__练习目标__: 根据讲述黑色大丽花案的文本节选,1947年1月23日报社收到的包裹里,那本通讯录上还剩下多少名男性的名字和联系方式?

脚踝处有被捆绑的伤痕,伤痕面积大,伤口自下向上翻起,被害人可能被倒吊过,双腿自膝盖位置骨折,大腿有多处伤口不深的刀伤(大部分是划伤)以及瘀伤,其中左大腿前侧有一较大的伤口。生殖器无遭到侵害的痕迹,肠子等脏器被冲洗后塞入腹腔,下腹部有一个类似做过子宫切除手术的伤口,子宫被取走。总体而言,下半身的脏器丢失较多。
从被害人所有的伤口判断,被害人是被用大型砍刀类武器分尸,其死因存在多种可能性,但是毫无疑问,她在死前被惨无人道的折磨了36至48小时,犯罪人用于折磨她的凶器应当是短刀以及棍棒等。另外,警察在肖特的胃里发现了许多人类粪便,并从其伤口判断,在死亡之前,曾经遭受过长达20到40小时的虐杀,凶器包括短刀乃至棍棒、钝器、斧、锯等。
1947年1月23日,报社收到了一个包裹,包裹内有肖特的出生证明、社会保障卡、她生前与许多军人的合影、一些名片、报导马特·戈登死亡的剪报、寄放行李的寄存票以及一本通讯录,通讯录上虽然有几页被撕掉了,但是依旧剩下了七十五名男性的名字和联系方式,随包裹寄来的一个信笺上是用从报纸或书刊上剪接拼凑的几句话:“这是大丽花的财产,还会有信件寄来。”
1947年1月25日,肖特的黑漆皮钱包和黑色的鞋子距离其尸体被抛弃地点只有几公里处的25街区1819E单元处的一个垃圾桶内被发现了;
1947年1月28日,一封短信被寄送到警署,这回是用手写的几句话:“周三,1月29日上午10点是转折点,(我)要在警察那里寻开心。”落款是“黑色大丽花复仇者”,很多人依据该信笺的内容推测凶手很可能将要在上述时间自首。凶手并未如“约”自首,而且马上又寄给警方一张剪接加手写修改的信笺,上面说:“(我)改变主意了,你们不会和我公平交易的,大丽花的死是合理的。”
以上三封信笺中,第一封可以说无疑是犯罪人寄来的,第二和第三封被推测为极有可能是也是犯罪人寄来的。在所有十六封疑似犯罪人寄来的信笺中,只有这三封是得到了官方各专家和学者一致认定的。在这三封信笺以及包裹里的物品中都未能找到犯罪人的指纹或其他有价值的线索。
案件被公布后,在很短时间内就有33个人向警方自首说自己就是犯罪嫌疑人,警方在通过各种排除了他们的嫌疑后将其中大部分送进了精神病院。肖特通讯录上有纪录的七十五名男性经调查被全部排除。

__输入数据__:
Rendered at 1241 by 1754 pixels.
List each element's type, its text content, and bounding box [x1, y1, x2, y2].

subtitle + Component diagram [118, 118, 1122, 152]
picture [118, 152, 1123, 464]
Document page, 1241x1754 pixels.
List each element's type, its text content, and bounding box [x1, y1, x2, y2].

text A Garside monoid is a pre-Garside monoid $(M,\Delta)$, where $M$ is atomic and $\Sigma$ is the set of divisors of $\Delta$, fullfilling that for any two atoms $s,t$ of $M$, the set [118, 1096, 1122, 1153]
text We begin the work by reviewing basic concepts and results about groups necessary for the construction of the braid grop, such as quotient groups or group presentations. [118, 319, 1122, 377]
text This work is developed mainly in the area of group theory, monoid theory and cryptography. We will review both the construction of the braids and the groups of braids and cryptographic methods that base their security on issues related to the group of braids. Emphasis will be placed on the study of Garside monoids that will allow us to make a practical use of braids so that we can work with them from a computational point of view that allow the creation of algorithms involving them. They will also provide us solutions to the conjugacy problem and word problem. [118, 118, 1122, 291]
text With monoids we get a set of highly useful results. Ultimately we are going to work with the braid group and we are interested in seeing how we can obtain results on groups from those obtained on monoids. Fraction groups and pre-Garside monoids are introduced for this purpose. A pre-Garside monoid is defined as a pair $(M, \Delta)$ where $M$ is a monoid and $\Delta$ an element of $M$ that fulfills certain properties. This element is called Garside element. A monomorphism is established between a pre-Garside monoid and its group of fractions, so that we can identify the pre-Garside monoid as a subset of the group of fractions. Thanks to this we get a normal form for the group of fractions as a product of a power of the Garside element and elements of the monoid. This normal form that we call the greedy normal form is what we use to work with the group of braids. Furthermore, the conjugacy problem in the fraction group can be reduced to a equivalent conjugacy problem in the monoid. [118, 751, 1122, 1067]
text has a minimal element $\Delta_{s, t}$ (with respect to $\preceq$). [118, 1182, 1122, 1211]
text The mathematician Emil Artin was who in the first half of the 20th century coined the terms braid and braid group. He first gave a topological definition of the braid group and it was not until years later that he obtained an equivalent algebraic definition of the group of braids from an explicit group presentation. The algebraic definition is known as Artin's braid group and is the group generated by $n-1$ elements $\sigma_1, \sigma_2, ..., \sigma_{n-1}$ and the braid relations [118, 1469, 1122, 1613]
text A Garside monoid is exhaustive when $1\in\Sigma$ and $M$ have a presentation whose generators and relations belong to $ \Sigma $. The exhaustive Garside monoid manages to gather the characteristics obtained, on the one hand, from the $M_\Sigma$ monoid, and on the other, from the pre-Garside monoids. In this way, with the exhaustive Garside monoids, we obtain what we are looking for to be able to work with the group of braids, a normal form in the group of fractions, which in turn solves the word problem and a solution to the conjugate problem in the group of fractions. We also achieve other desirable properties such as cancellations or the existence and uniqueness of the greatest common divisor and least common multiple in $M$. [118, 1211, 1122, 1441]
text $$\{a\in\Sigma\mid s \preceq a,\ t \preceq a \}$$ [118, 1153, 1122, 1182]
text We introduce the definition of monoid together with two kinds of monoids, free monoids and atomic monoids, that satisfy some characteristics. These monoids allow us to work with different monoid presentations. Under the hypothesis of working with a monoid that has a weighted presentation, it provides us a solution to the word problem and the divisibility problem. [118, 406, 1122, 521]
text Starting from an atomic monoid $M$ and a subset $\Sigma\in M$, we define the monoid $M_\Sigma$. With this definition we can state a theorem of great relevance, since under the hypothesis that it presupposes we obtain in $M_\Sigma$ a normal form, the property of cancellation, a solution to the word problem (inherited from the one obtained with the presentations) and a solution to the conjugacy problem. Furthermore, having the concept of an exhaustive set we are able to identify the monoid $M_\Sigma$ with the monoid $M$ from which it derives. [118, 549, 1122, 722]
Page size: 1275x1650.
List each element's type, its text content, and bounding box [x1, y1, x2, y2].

__练习结果__: 七十五名。